Multiple environmental groups have publicly denounced the Nuclear Regulatory Commission’s proposal to change radiation protection standards, saying the proposal would loosen protections at the risk of the public.
On July 1, NRC released the proposed new rulemaking that will do away with the “as low as reasonably achievable” – or ALARA radiation protection standard. ALARA is the principle that everything reasonably possible should be done to lower radiation exposure and has been used by the nuclear industry for over 50 years.
On Monday, the Coalition to Stop Radioactive Pollution, made up of several environmental and nuclear watchdog groups, launched a campaign called “Protect Better”. This campaign aims to “demand better protection from ionizing radiation for all Americans,” according to its press release.
The coalition said NRC ALARA rulemaking and President Donald Trump’s nuclear-related executive orders have sought to weaken radiation standards in order to accelerate the expansion of nuclear power. The Protect Better campaign is intended to help raise awareness of these “growing radioactive dangers” and encourage people to safeguard public health, through commenting on the upcoming rulemaking.
“Last year a coalition of groups wrote to the NRC and other agency heads expressing our concerns about the executive orders fast-tracking nuclear projects and rolling back regulation, citing research that documents harms from radiation exposure,” Brian Campbell, executive director of Physicians for Social Responsibility, said.
“The new proposed NRC rule ignores those concerns. Among other things, it throws out the established scientific basis for setting radiation dose limits and allows nuclear owners to apply to raise limits for exposures they cause…we will fight these rollbacks and demand protective standards based on the best science,” Campbell finished.
The Union of Concerned Scientists (UCS) also took issue with NRC’s proposed rule in a separate instance.

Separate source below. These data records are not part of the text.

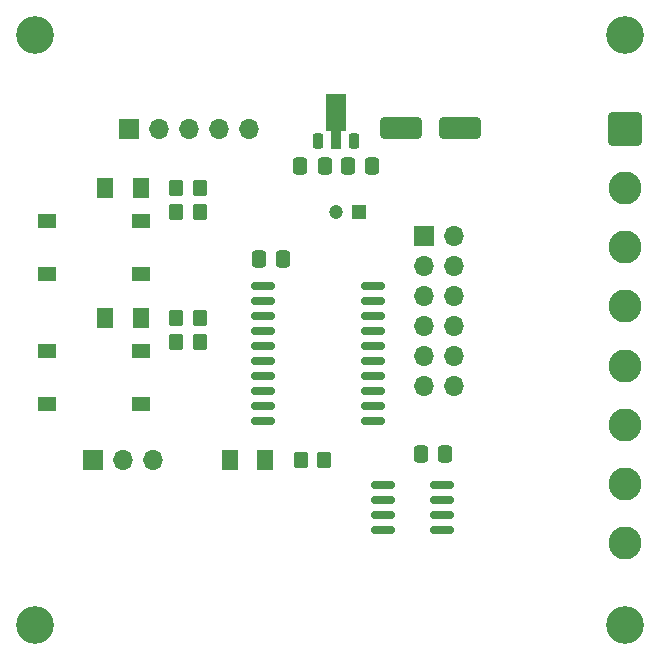
<source format=gbr>
%TF.GenerationSoftware,KiCad,Pcbnew,9.0.0*%
%TF.CreationDate,2025-03-23T15:00:11-07:00*%
%TF.ProjectId,SMRRC,534d5252-432e-46b6-9963-61645f706362,n/c*%
%TF.SameCoordinates,Original*%
%TF.FileFunction,Soldermask,Top*%
%TF.FilePolarity,Negative*%
%FSLAX46Y46*%
G04 Gerber Fmt 4.6, Leading zero omitted, Abs format (unit mm)*
G04 Created by KiCad (PCBNEW 9.0.0) date 2025-03-23 15:00:11*
%MOMM*%
%LPD*%
G01*
G04 APERTURE LIST*
G04 Aperture macros list*
%AMRoundRect*
0 Rectangle with rounded corners*
0 $1 Rounding radius*
0 $2 $3 $4 $5 $6 $7 $8 $9 X,Y pos of 4 corners*
0 Add a 4 corners polygon primitive as box body*
4,1,4,$2,$3,$4,$5,$6,$7,$8,$9,$2,$3,0*
0 Add four circle primitives for the rounded corners*
1,1,$1+$1,$2,$3*
1,1,$1+$1,$4,$5*
1,1,$1+$1,$6,$7*
1,1,$1+$1,$8,$9*
0 Add four rect primitives between the rounded corners*
20,1,$1+$1,$2,$3,$4,$5,0*
20,1,$1+$1,$4,$5,$6,$7,0*
20,1,$1+$1,$6,$7,$8,$9,0*
20,1,$1+$1,$8,$9,$2,$3,0*%
%AMFreePoly0*
4,1,9,3.862500,-0.866500,0.737500,-0.866500,0.737500,-0.450000,-0.737500,-0.450000,-0.737500,0.450000,0.737500,0.450000,0.737500,0.866500,3.862500,0.866500,3.862500,-0.866500,3.862500,-0.866500,$1*%
G04 Aperture macros list end*
%ADD10C,3.200000*%
%ADD11RoundRect,0.250000X-1.500000X-0.650000X1.500000X-0.650000X1.500000X0.650000X-1.500000X0.650000X0*%
%ADD12RoundRect,0.225000X0.225000X-0.425000X0.225000X0.425000X-0.225000X0.425000X-0.225000X-0.425000X0*%
%ADD13FreePoly0,90.000000*%
%ADD14RoundRect,0.150000X-0.875000X-0.150000X0.875000X-0.150000X0.875000X0.150000X-0.875000X0.150000X0*%
%ADD15RoundRect,0.150000X-0.825000X-0.150000X0.825000X-0.150000X0.825000X0.150000X-0.825000X0.150000X0*%
%ADD16R,1.550000X1.300000*%
%ADD17RoundRect,0.250000X-0.350000X-0.450000X0.350000X-0.450000X0.350000X0.450000X-0.350000X0.450000X0*%
%ADD18R,1.700000X1.700000*%
%ADD19O,1.700000X1.700000*%
%ADD20RoundRect,0.250001X-1.149999X1.149999X-1.149999X-1.149999X1.149999X-1.149999X1.149999X1.149999X0*%
%ADD21C,2.800000*%
%ADD22RoundRect,0.250001X0.462499X0.624999X-0.462499X0.624999X-0.462499X-0.624999X0.462499X-0.624999X0*%
%ADD23RoundRect,0.250000X-0.337500X-0.475000X0.337500X-0.475000X0.337500X0.475000X-0.337500X0.475000X0*%
%ADD24R,1.200000X1.200000*%
%ADD25C,1.200000*%
%ADD26RoundRect,0.250000X0.337500X0.475000X-0.337500X0.475000X-0.337500X-0.475000X0.337500X-0.475000X0*%
G04 APERTURE END LIST*
D10*
%TO.C,H4*%
X127000000Y-42000000D03*
%TD*%
%TO.C,H3*%
X127000000Y-92000000D03*
%TD*%
%TO.C,H2*%
X177000000Y-92000000D03*
%TD*%
%TO.C,H1*%
X177000000Y-42000000D03*
%TD*%
D11*
%TO.C,D4*%
X158000000Y-49862500D03*
X163000000Y-49862500D03*
%TD*%
D12*
%TO.C,U3*%
X151000000Y-50950000D03*
D13*
X152500000Y-50862500D03*
D12*
X154000000Y-50950000D03*
%TD*%
D14*
%TO.C,U2*%
X146350000Y-63285000D03*
X146350000Y-64555000D03*
X146350000Y-65825000D03*
X146350000Y-67095000D03*
X146350000Y-68365000D03*
X146350000Y-69635000D03*
X146350000Y-70905000D03*
X146350000Y-72175000D03*
X146350000Y-73445000D03*
X146350000Y-74715000D03*
X155650000Y-74715000D03*
X155650000Y-73445000D03*
X155650000Y-72175000D03*
X155650000Y-70905000D03*
X155650000Y-69635000D03*
X155650000Y-68365000D03*
X155650000Y-67095000D03*
X155650000Y-65825000D03*
X155650000Y-64555000D03*
X155650000Y-63285000D03*
%TD*%
D15*
%TO.C,U1*%
X156525000Y-80095000D03*
X156525000Y-81365000D03*
X156525000Y-82635000D03*
X156525000Y-83905000D03*
X161475000Y-83905000D03*
X161475000Y-82635000D03*
X161475000Y-81365000D03*
X161475000Y-80095000D03*
%TD*%
D16*
%TO.C,SW2*%
X135980000Y-73250000D03*
X128020000Y-73250000D03*
X135980000Y-68750000D03*
X128020000Y-68750000D03*
%TD*%
%TO.C,SW1*%
X135980000Y-62250000D03*
X128020000Y-62250000D03*
X135980000Y-57750000D03*
X128020000Y-57750000D03*
%TD*%
D17*
%TO.C,R5*%
X139000000Y-68000000D03*
X141000000Y-68000000D03*
%TD*%
%TO.C,R4*%
X139000000Y-57000000D03*
X141000000Y-57000000D03*
%TD*%
%TO.C,R3*%
X139000000Y-66000000D03*
X141000000Y-66000000D03*
%TD*%
%TO.C,R2*%
X139000000Y-55000000D03*
X141000000Y-55000000D03*
%TD*%
%TO.C,R1*%
X149512500Y-78000000D03*
X151512500Y-78000000D03*
%TD*%
D18*
%TO.C,J4*%
X160000000Y-59000000D03*
D19*
X162540000Y-59000000D03*
X160000000Y-61540000D03*
X162540000Y-61540000D03*
X160000000Y-64080000D03*
X162540000Y-64080000D03*
X160000000Y-66620000D03*
X162540000Y-66620000D03*
X160000000Y-69160000D03*
X162540000Y-69160000D03*
X160000000Y-71700000D03*
X162540000Y-71700000D03*
%TD*%
D18*
%TO.C,J3*%
X131920000Y-78000000D03*
D19*
X134460000Y-78000000D03*
X137000000Y-78000000D03*
%TD*%
D18*
%TO.C,J2*%
X135000000Y-50000000D03*
D19*
X137540000Y-50000000D03*
X140080000Y-50000000D03*
X142620000Y-50000000D03*
X145160000Y-50000000D03*
%TD*%
D20*
%TO.C,J1*%
X177000000Y-50000000D03*
D21*
X177000000Y-55000000D03*
X177000000Y-60000000D03*
X177000000Y-65000000D03*
X177000000Y-70000000D03*
X177000000Y-75000000D03*
X177000000Y-80000000D03*
X177000000Y-85000000D03*
%TD*%
D22*
%TO.C,D3*%
X135975000Y-66000000D03*
X133000000Y-66000000D03*
%TD*%
%TO.C,D2*%
X135975000Y-55000000D03*
X133000000Y-55000000D03*
%TD*%
%TO.C,D1*%
X146487500Y-78000000D03*
X143512500Y-78000000D03*
%TD*%
D23*
%TO.C,C5*%
X145962500Y-61000000D03*
X148037500Y-61000000D03*
%TD*%
D24*
%TO.C,C4*%
X154500000Y-57000000D03*
D25*
X152500000Y-57000000D03*
%TD*%
D26*
%TO.C,C3*%
X155575000Y-53112500D03*
X153500000Y-53112500D03*
%TD*%
D23*
%TO.C,C2*%
X149500000Y-53112500D03*
X151575000Y-53112500D03*
%TD*%
D26*
%TO.C,C1*%
X161787500Y-77500000D03*
X159712500Y-77500000D03*
%TD*%
M02*

</source>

UCS said in a July 2 press release NRC’s potential move away from ALARA, while maintaining Linear No Threshold (LNT), is a move toward less cautious and more speculative standards. The LNT model is a safety standard that assumes any dose of ionizing radiation, no matter how low, increases cancer risk proportionally.
The organization said the NRC has no practical or technical basis for changing the LNT model and the akin ALARA principle.
“Elimination of ALARA would be a major blow to decades of good practice in radiation safety in the United States and could result in increased radiation exposures for people working in the nuclear energy, weapons production or waste cleanup industries, among others,” UCS said.
The organization also said NRC “bent” to political pressure in creating this rulemaking as Executive Order 14300 ordered the agency to reconsider its reliance on the LNT model and ALARA principle.
With no safe level of radiation exposure, Edwin Lyman of UCS said NRC’s elimination of ALARA would permit nuclear facility workers and the public to expose themselves to higher levels of “cancer-causing radiation just to save the nuclear industry money.”
“Cancer rates are already rising among younger people, and this change can only increase the risk,” Lyman said.
NRC Chair Ho Nieh said last week during a media roundtable that the pivot is rooted in moving away from an “open-ended subjective framework” and towards more clarity in the new rulemaking.
UCS also urged the public members to express their concerns when the rulemaking’s comment period opens up.